Lourdes is helping rural women, one of Mexico's hardest pressed and least helped groups, become aware, organize and provide leadership -- initially regarding health, but ultimately more generally.
Lourdes is a psychologist who, ever since she was a student, has reached out to understand and serve the less fortunate majority of Mexicans. As a student and in the years after graduation she worked successively with prisoners, indigenous groups, the urban poor, alcoholics, the mentally ill, and women. She also worked with and observed the approaches of several different groups seeking to serve these communities. After graduating she ultimately took up work with a university team that had as its purpose both rural advancement and providing the university a window that would allow it to make its academic work more relevant. However, she discovered, first that the university's institutional inertia created highly unfertile ground for advice coming from the young team working far away from the campus. Second, she developed her own, quite independent ideas of how to approach the work. Although she had engaged as a leader in the university team, she increasingly felt both that she would be better off pursuing her own ideas and that she was ready to do so. Elected to Ashoka, she's further developing her approach and, increasingly, is spreading it well beyond the initial for communities where she began her work to the rest of the state and, increasingly, beyond.
Lourdes is calling attention to and providing practical solutions for the serious health and education problems facing women in rural Mexico. Important in itself, this work is also an avenue that allows women to develop the self-confidence and income-generating capacity that in turn allows them to take on far wider and more influential roles in rural society and its organizations, traditionally an area left almost entirely to male leadership. Lourdes, working in the rural areas of Jalisco state, very early after entering a community encourages the mothers to form a village health committee. Others, including men, are welcome; and the groups work with whatever other community groups exist. Women can't learn how to participate equally, let alone lead, in isolation. However, the focus is on helping women develop. She helps the group get broad, base training that includes literacy, nutrition, and broad-based preventative and curative health care. This knowledge not only gives them an important, compelling agenda, but it gives them the sense of self-confidence with which to take their initiative. She further builds this confidence by encouraging the more successful women to move on to train other women in turn, both within and beyond their own community. This process strengthens the messengers as much as it helps those they reach. Lourdes is very conscious of the need to promote a wider awareness of the women's problem. To this end she is getting up a regional network of women's groups in the neighboring states of Colima, Jalisco and Michoacan, which will offer specific training at a local level and more general conferences and seminars at a regional and national level. The several mutually reinforcing aspects of this approach, she thinks, together can overcome centuries of women being relegated to secondary roles and expected to remain mute. Her program seems to focus on health and adult education, but its ultimate aim is to give rural women a voice and an equal place in community leadership.
Feminists in Mexico have a strong urban bias.

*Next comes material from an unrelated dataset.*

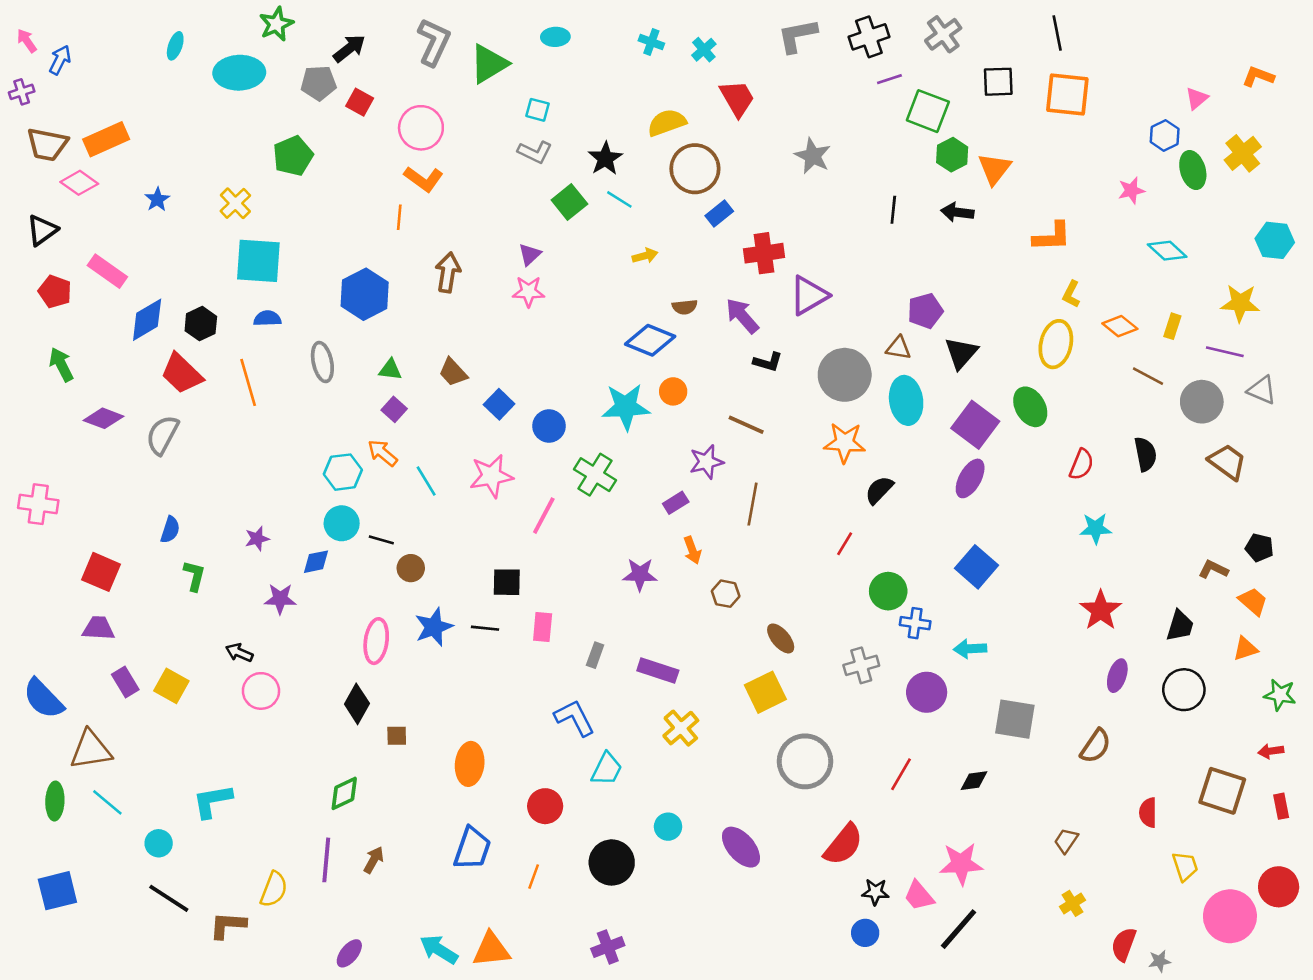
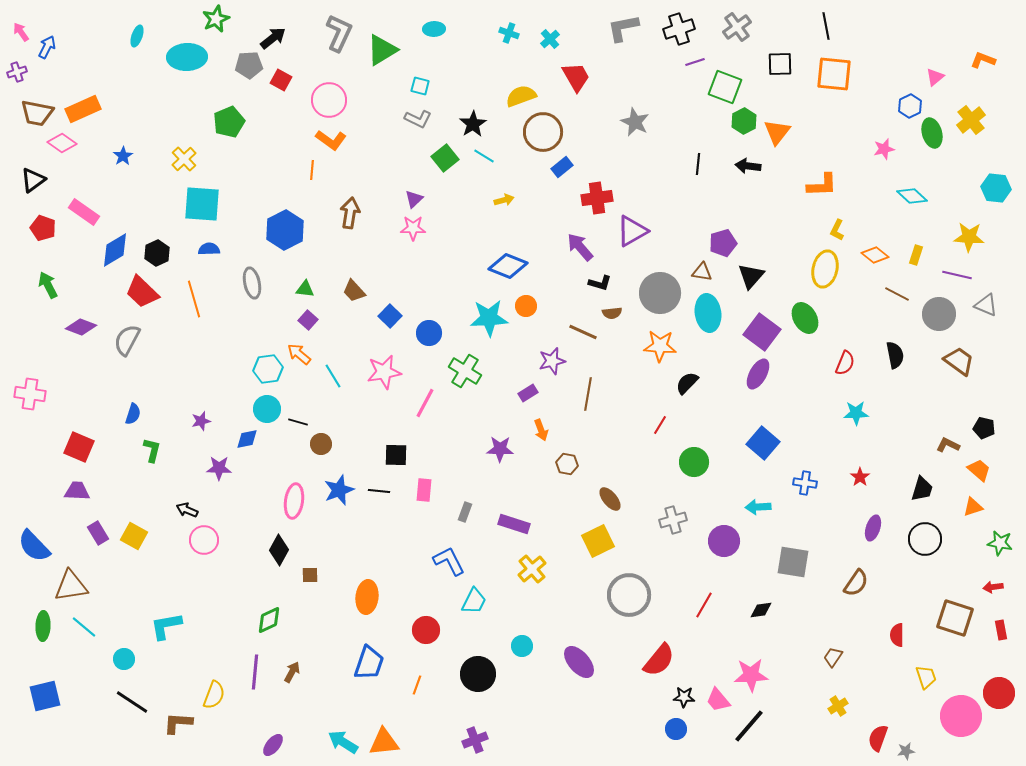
brown semicircle: (685, 307) -> (612, 313), moved
red star: (1101, 610) -> (860, 477), size x0.6
blue cross: (915, 623) -> (805, 483), moved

And although over the past decade the women's movement has graduated from being a largely middle class, university educated elite, to take in a broader base of women's organizations, these continue to be located mainly in the large industrial centers. Programs for and by rural women tend to be few and far between. Yet in many ways, the situation of rural women in Mexico is far more critical than that facing their urban counterparts. Mexico's economic crisis has hit the countryside hardest, and the massive exodus of men going both to the cities and across the border to find work has left women responsible for everything in the villages, be it farming or maintenance or bringing up the children. The effects of this situation on maternal and child health are alarming. To take just the case of child malnutrition: In the cities some 60% of children present some degree of malnutrition. This rises to between 80 and 90% in rural areas, depending on the region. This in turn critically affects the mother's health. The children's health (and education) suffer no less. Despite this situation, the state health service makes no specific provisions for women's health. Very few of the non-government organizations, either in the health sector or those dealing with rural problems, do so either. Lourdes' program will provide a model for developing a health care service for rural women -- at the same time that it trains and encourages women to break out of their traditionally subordinate roles.
Lourdes' strategy is to bring women together through the formation of health committees so that later she can incorporate them into a wider regional and national women's movement. Although initially she followed a strategy of setting up health groups focussing on curing specific illnesses she soon realized the limitations of such an approach. She subsequently moved towards a strategy of preventative health care and concentrated on training women to train others, avoiding in this way the classical dependency that tends to develop in rural health projects towards the external advisor. She works with women at different levels. At one level she seeks to strengthen a team of 'natural leaders' giving them the tools to analyze and explain problems to other women so that they can serve as organized leaders. At the same time that she is providing them with such leadership skills, she is also teaching them about cooperation, health, nutrition and alternative technology so that they can in turn transmit this knowledge to smaller groups which they organize. At another level she works to widen the network of women's groups by organizing meetings and exchanges starting at a local level and building up the regional level and beyond. At this level she is determined to achieve the independence of these groups from either outside advisers or outside finance. A crucial feature of her strategy is the organization of women's brigades to go to other communities. These women go and talk to women in different villages, encourage them to create their own health committees. Finally, at a regional level she brings together diverse women's organizations to reflect on and exchange their different experiences with the different aspects of community health care, development work, and women's issues.